> **About this task**:
Reproduce the lines below with "median scene depth" changed to "mean scene depth" and everything else left as it is. Omit the pictures from your answer.

> **Recorded information**:
****************************************
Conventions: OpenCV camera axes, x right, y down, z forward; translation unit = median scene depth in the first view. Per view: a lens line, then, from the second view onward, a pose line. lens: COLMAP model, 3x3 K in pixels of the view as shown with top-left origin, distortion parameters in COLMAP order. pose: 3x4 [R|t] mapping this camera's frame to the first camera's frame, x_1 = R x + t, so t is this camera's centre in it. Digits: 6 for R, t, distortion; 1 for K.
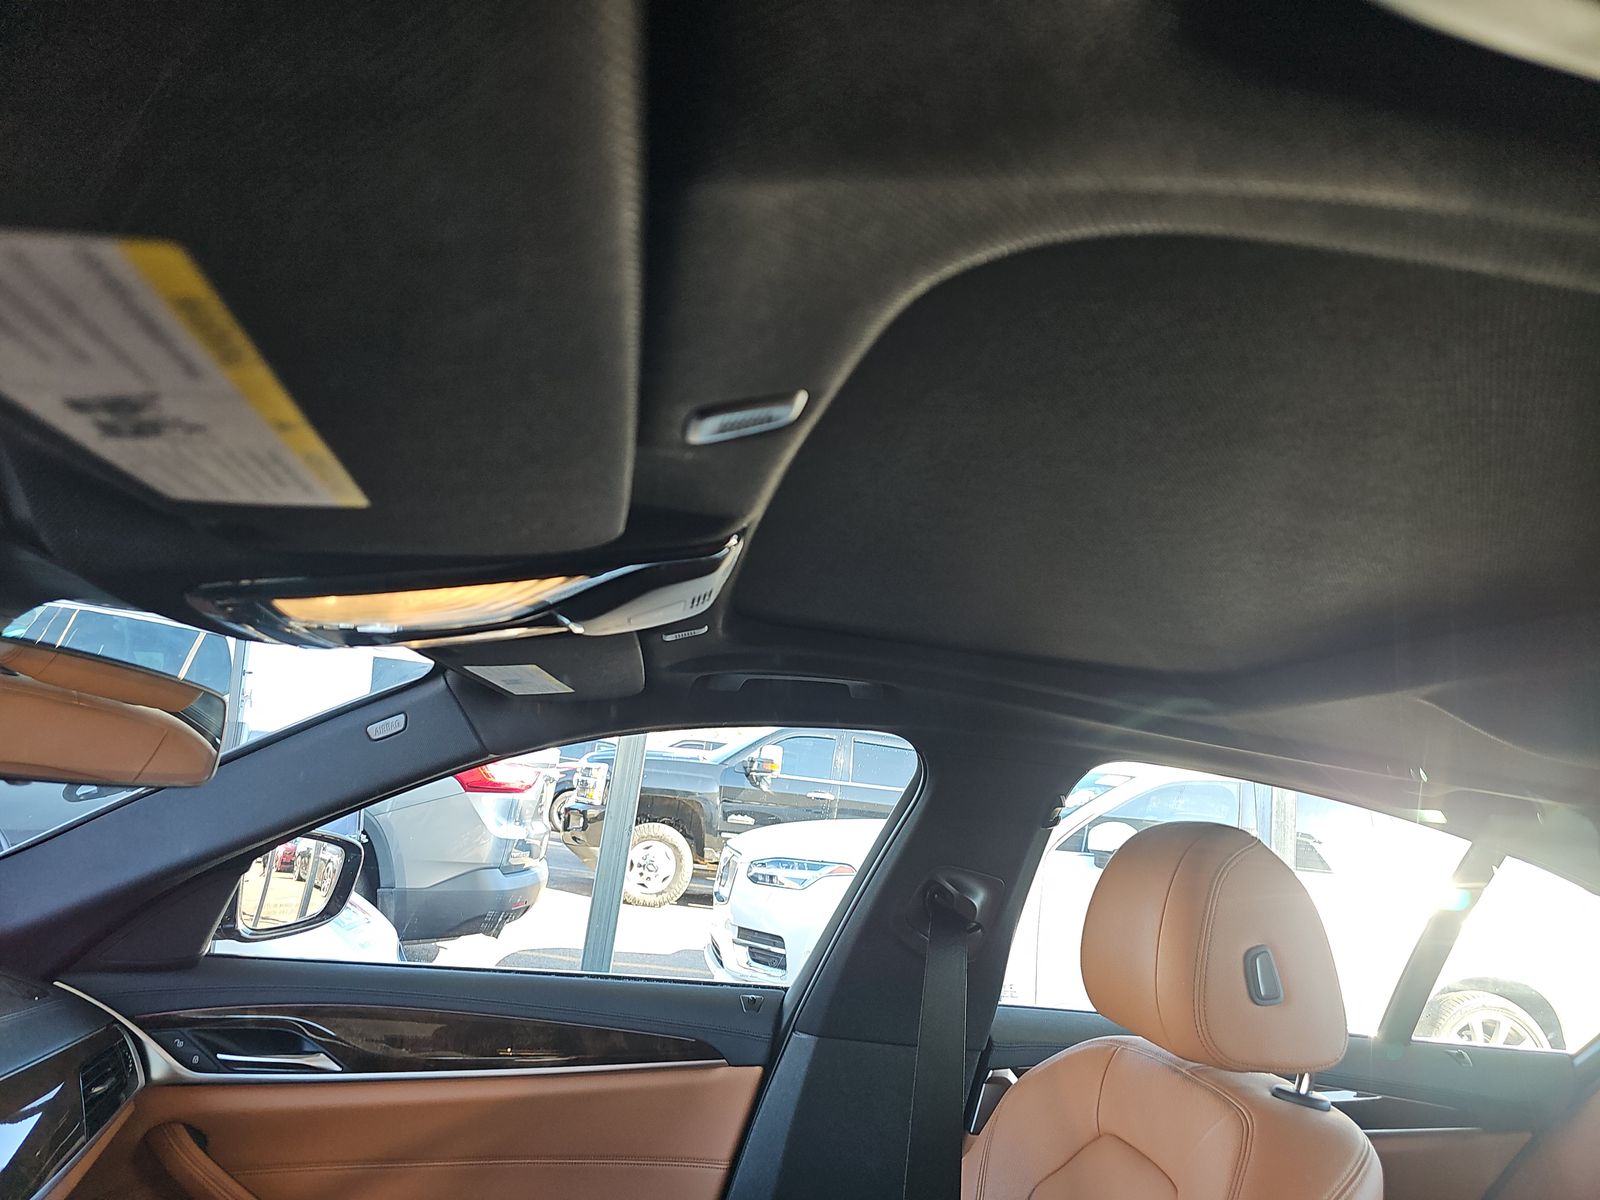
lens RADIAL K [[1098.1, 0, 823.8], [0, 1098.1, 594.8], [0, 0, 1]] dist [0.038608, 0.000312]
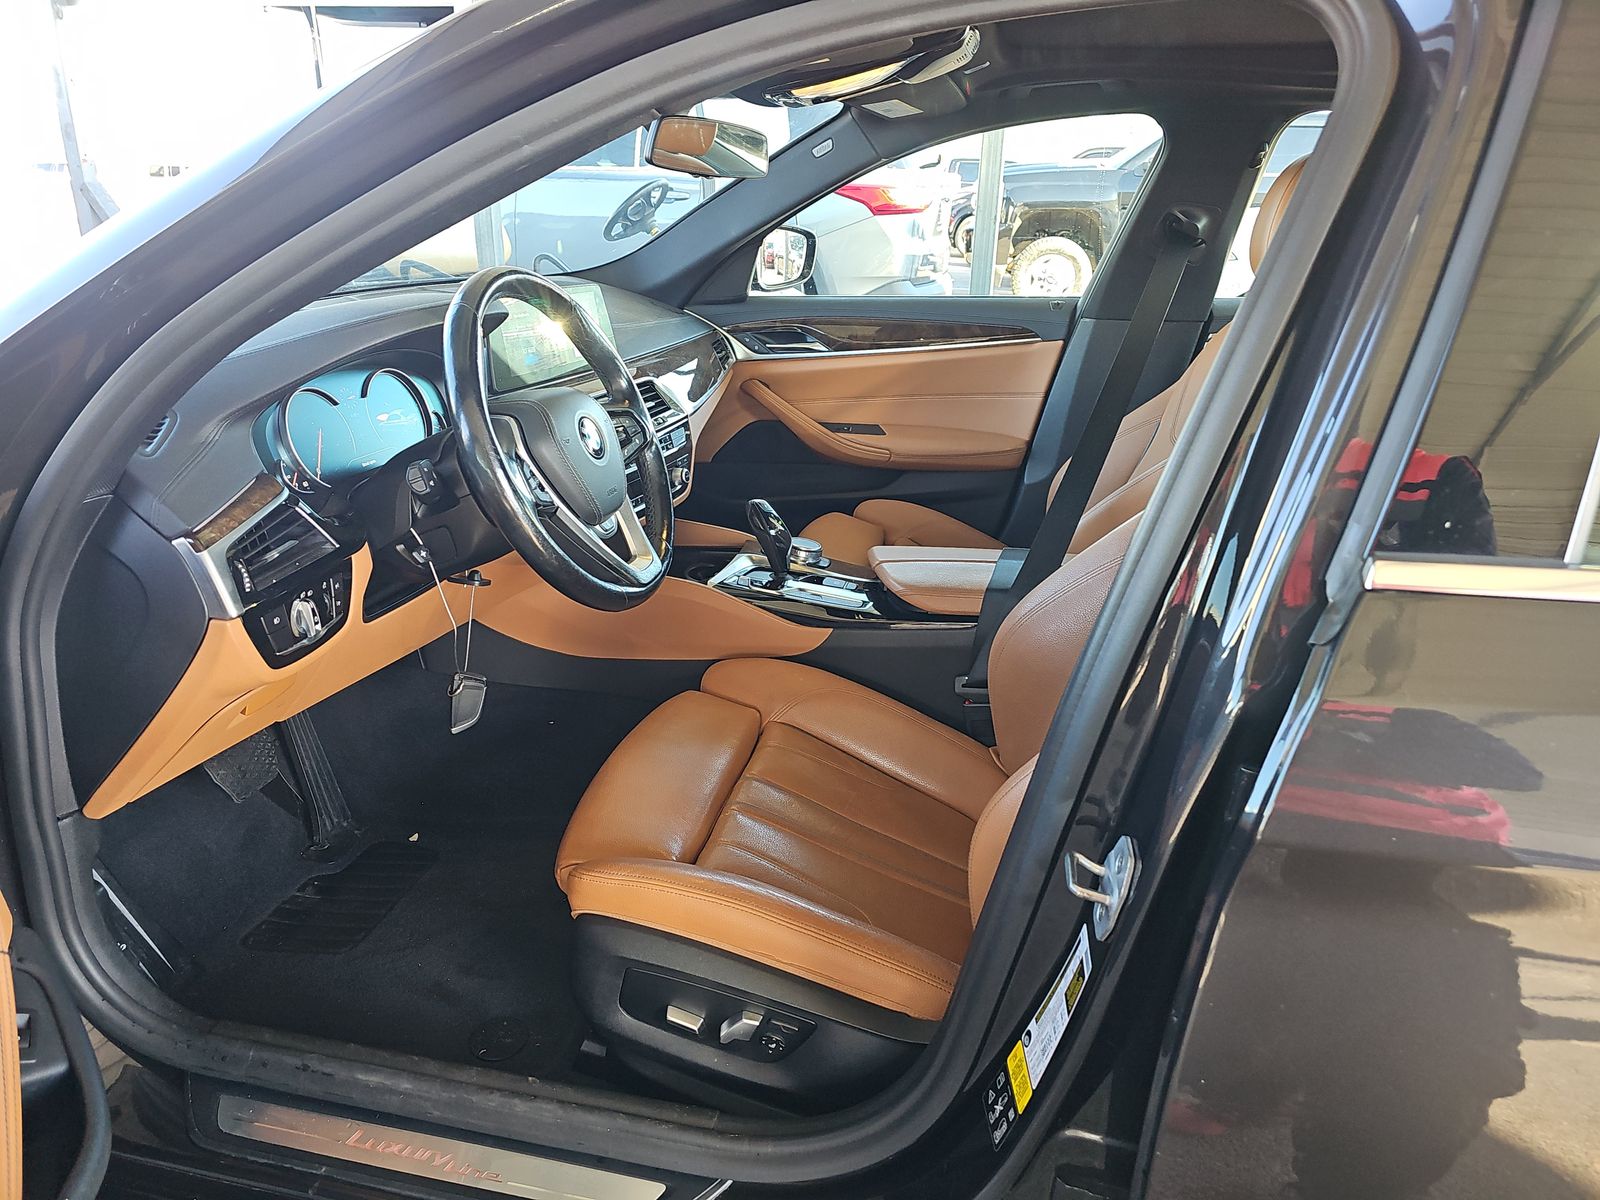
lens RADIAL K [[1098.1, 0, 823.8], [0, 1098.1, 594.8], [0, 0, 1]] dist [0.038608, 0.000312]
pose [[0.934261, 0.026592, -0.355597, 0.210085], [0.149862, 0.875595, 0.459211, -0.054794], [0.323571, -0.482314, 0.814049, -0.656942]]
****************************************
> **Response**:
Conventions: OpenCV camera axes, x right, y down, z forward; translation unit = mean scene depth in the first view. Per view: a lens line, then, from the second view onward, a pose line. lens: COLMAP model, 3x3 K in pixels of the view as shown with top-left origin, distortion parameters in COLMAP order. pose: 3x4 [R|t] mapping this camera's frame to the first camera's frame, x_1 = R x + t, so t is this camera's centre in it. Digits: 6 for R, t, distortion; 1 for K.
lens RADIAL K [[1098.1, 0, 823.8], [0, 1098.1, 594.8], [0, 0, 1]] dist [0.038608, 0.000312]
lens RADIAL K [[1098.1, 0, 823.8], [0, 1098.1, 594.8], [0, 0, 1]] dist [0.038608, 0.000312]
pose [[0.934261, 0.026592, -0.355597, 0.210085], [0.149862, 0.875595, 0.459211, -0.054794], [0.323571, -0.482314, 0.814049, -0.656942]]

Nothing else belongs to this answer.